*** PROVIDED RECORDS ***

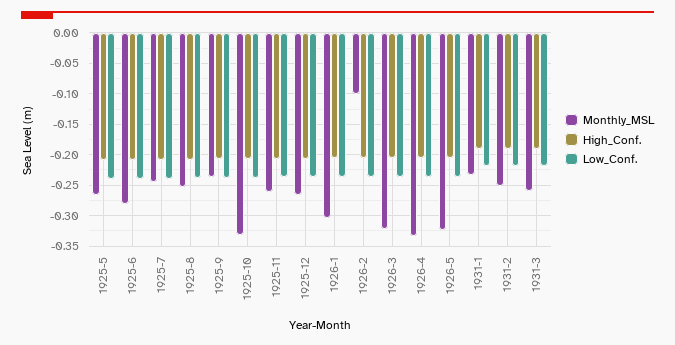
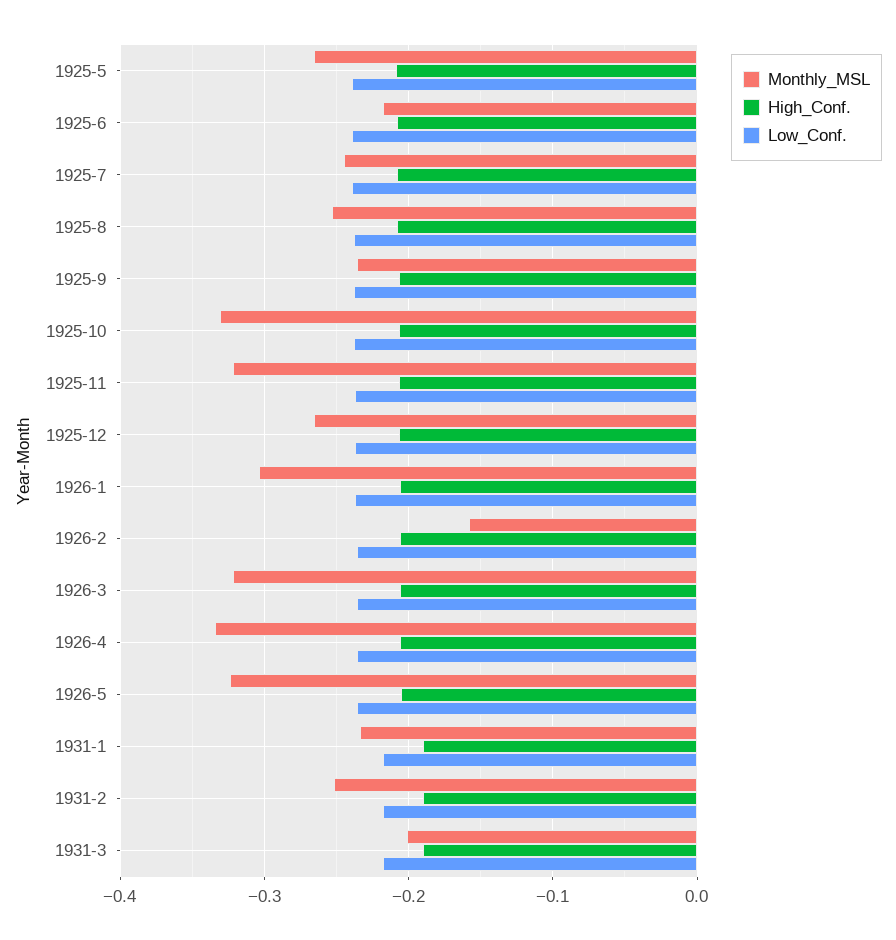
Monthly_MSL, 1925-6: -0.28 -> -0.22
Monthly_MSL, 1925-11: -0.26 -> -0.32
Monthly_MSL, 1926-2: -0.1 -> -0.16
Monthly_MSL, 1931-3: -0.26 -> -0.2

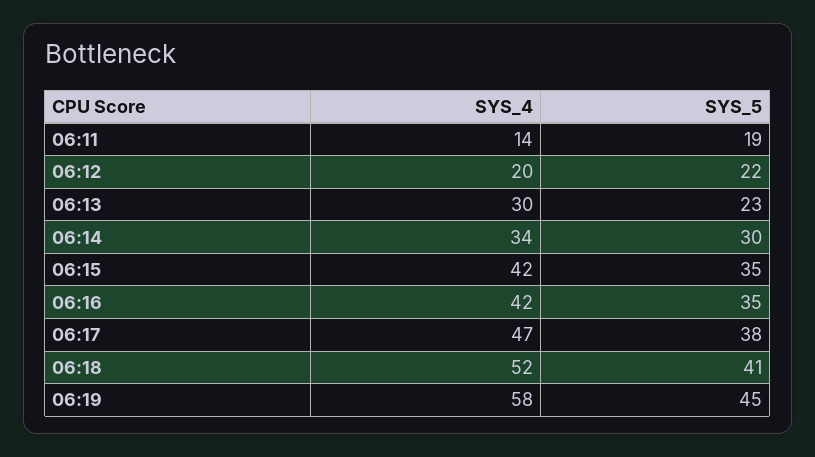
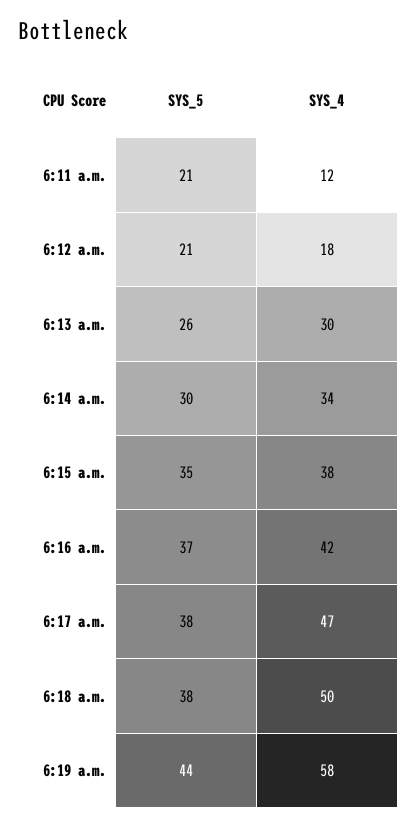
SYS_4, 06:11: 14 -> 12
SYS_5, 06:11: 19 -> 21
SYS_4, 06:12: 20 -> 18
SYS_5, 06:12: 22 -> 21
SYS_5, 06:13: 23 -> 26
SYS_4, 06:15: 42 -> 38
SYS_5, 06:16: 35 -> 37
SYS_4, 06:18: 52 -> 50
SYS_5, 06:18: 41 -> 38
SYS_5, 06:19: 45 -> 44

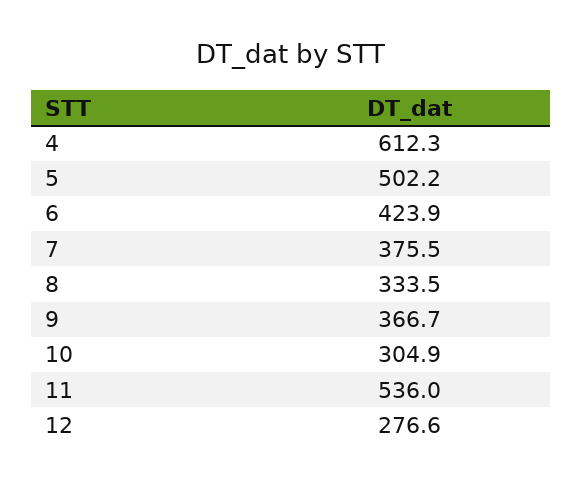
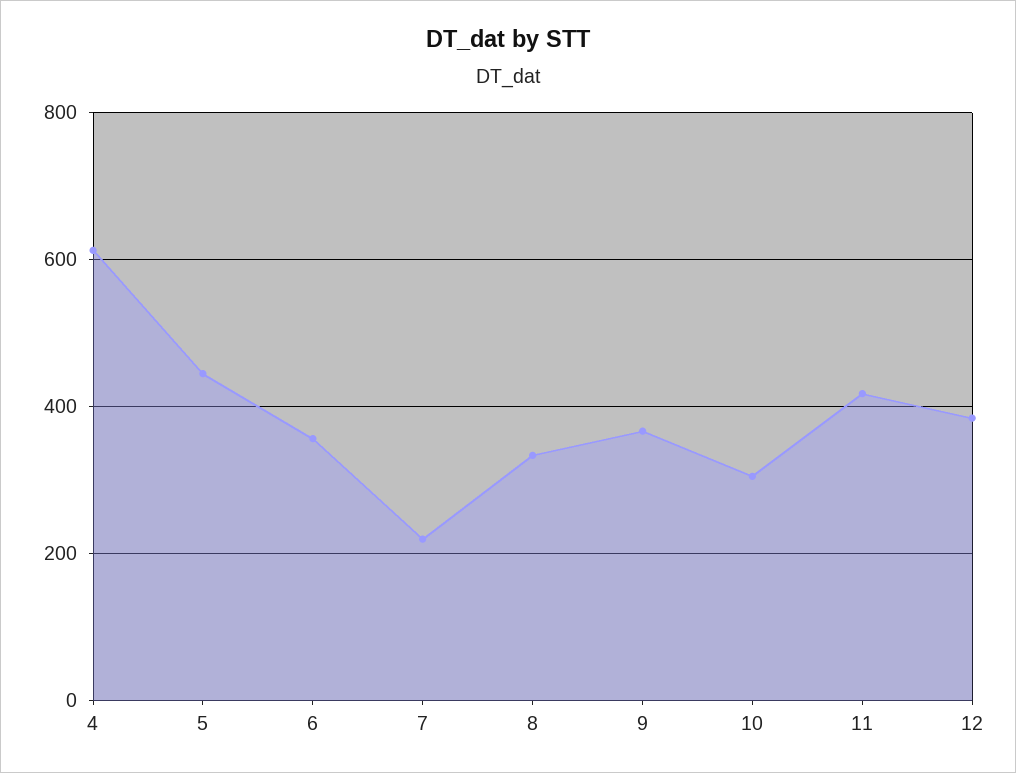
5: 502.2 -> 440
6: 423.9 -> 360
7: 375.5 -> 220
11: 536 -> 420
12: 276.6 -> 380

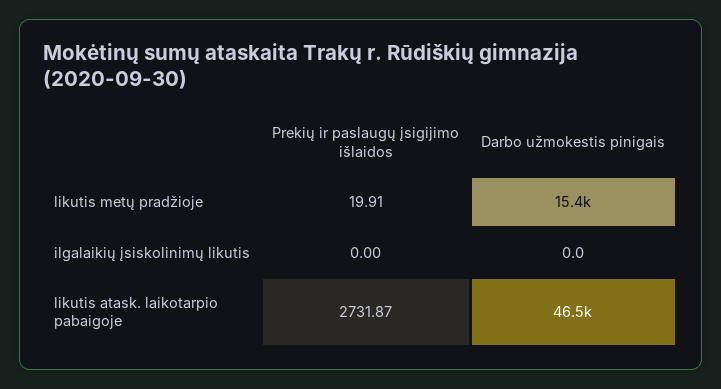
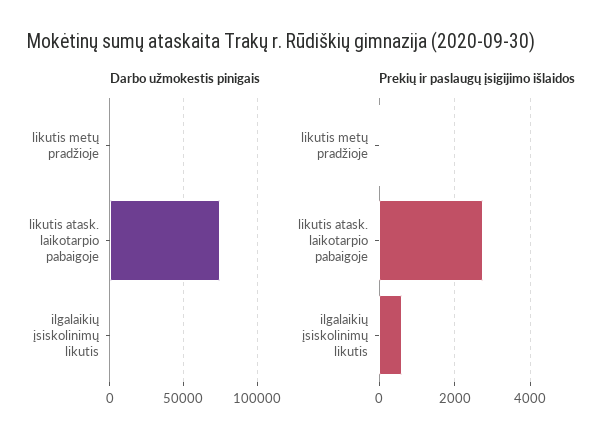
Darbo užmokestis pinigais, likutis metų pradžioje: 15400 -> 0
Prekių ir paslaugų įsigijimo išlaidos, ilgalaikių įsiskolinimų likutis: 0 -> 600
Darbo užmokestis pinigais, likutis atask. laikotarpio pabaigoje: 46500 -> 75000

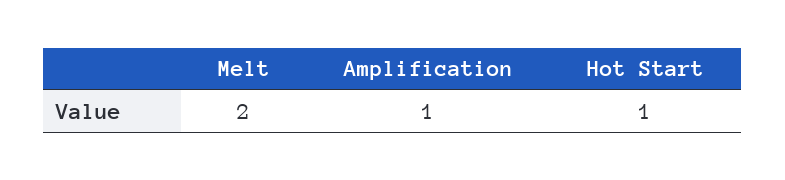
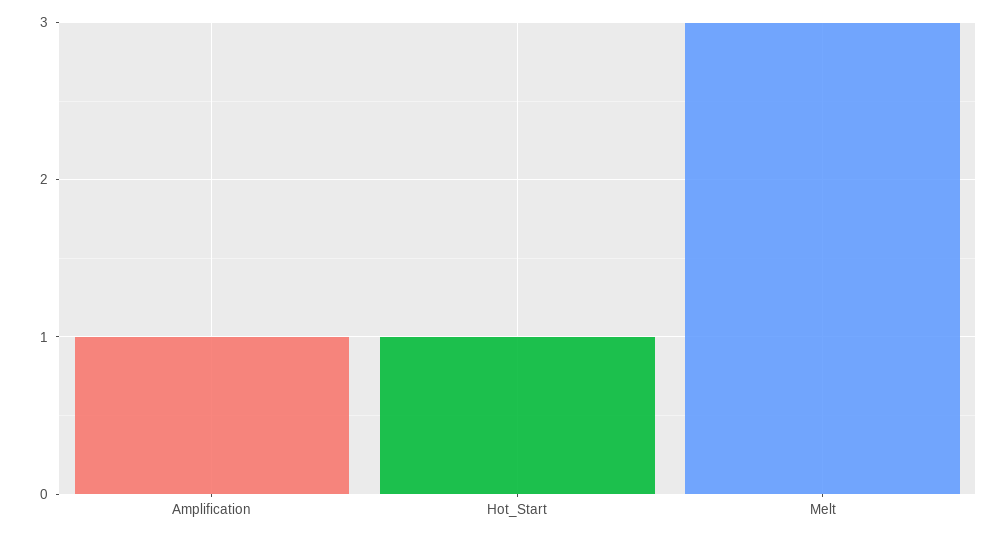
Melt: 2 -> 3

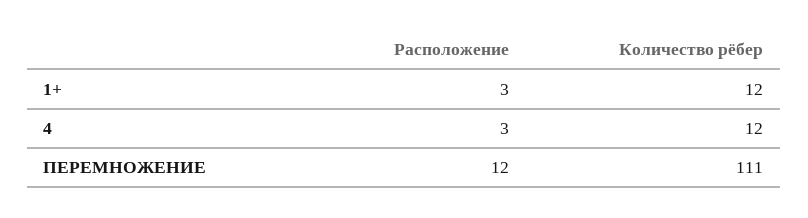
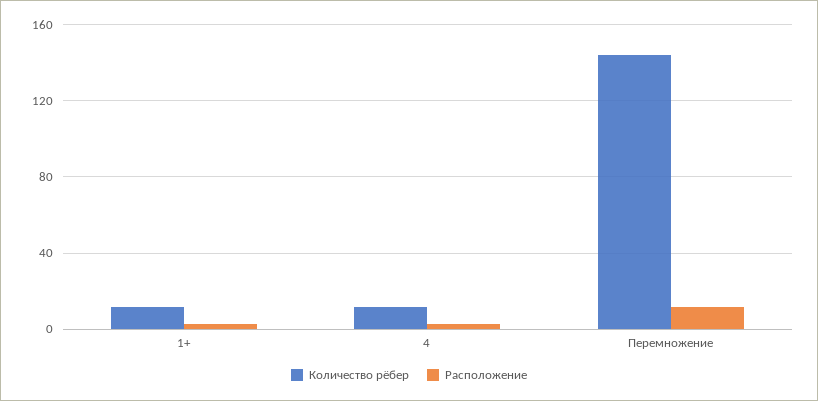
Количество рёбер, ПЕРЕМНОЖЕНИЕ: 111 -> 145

***

• _EXERCISE BRIEF_
I need each line of the entries that holds the string "Darbo" located and copied.

• _EXERCISE RESPONSE_
Darbo užmokestis pinigais, likutis metų pradžioje: 15400 -> 0
Darbo užmokestis pinigais, likutis atask. laikotarpio pabaigoje: 46500 -> 75000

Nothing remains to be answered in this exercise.